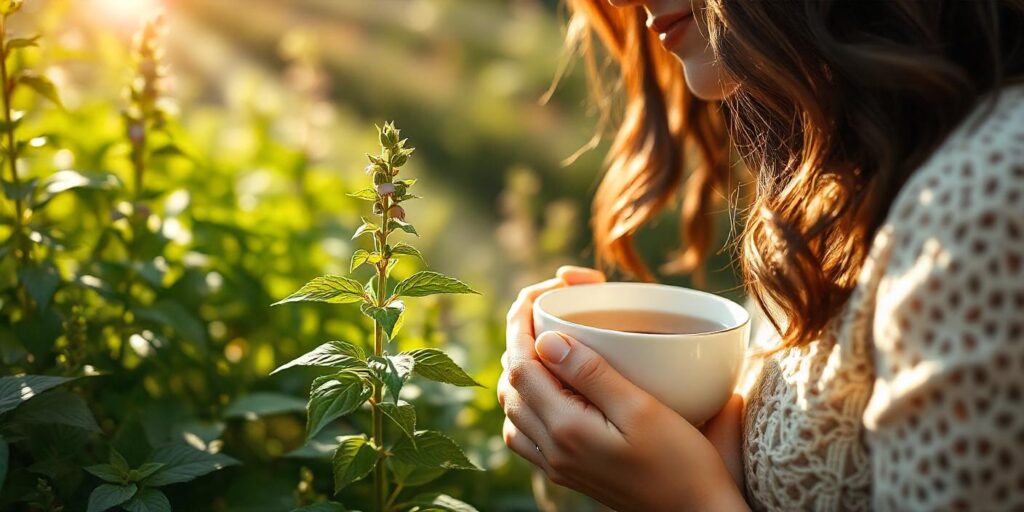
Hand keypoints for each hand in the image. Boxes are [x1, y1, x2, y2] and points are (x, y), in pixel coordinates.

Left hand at [497, 267, 747, 510]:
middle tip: (545, 310)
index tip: (534, 295)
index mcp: (565, 430)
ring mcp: (556, 465)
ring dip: (520, 371)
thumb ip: (590, 374)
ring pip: (513, 409)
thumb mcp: (641, 410)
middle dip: (520, 340)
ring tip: (546, 342)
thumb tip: (546, 340)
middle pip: (511, 384)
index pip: (521, 365)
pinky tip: (552, 389)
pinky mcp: (566, 472)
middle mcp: (551, 450)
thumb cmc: (680, 463)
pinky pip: (525, 433)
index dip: (521, 324)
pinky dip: (527, 402)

.....

GOAL OF THE EXERCISE: Nothing but the lines from the one containing "ring tip: (546, 342)" to the end of the entries belongs in the answer, and each must match exactly.

RESPONSE TO THE TASK:
ring tip: (546, 342)
thumb tip: (546, 340)
middle pip: (511, 384)
index pip: (521, 365)
pinky tip: (552, 389)
pinky mcp: (566, 472)
middle mcp: (551, 450)
thumb cmc: (680, 463)
pinky pip: (525, 433)
index dip: (521, 324)
pinky dip: (527, 402)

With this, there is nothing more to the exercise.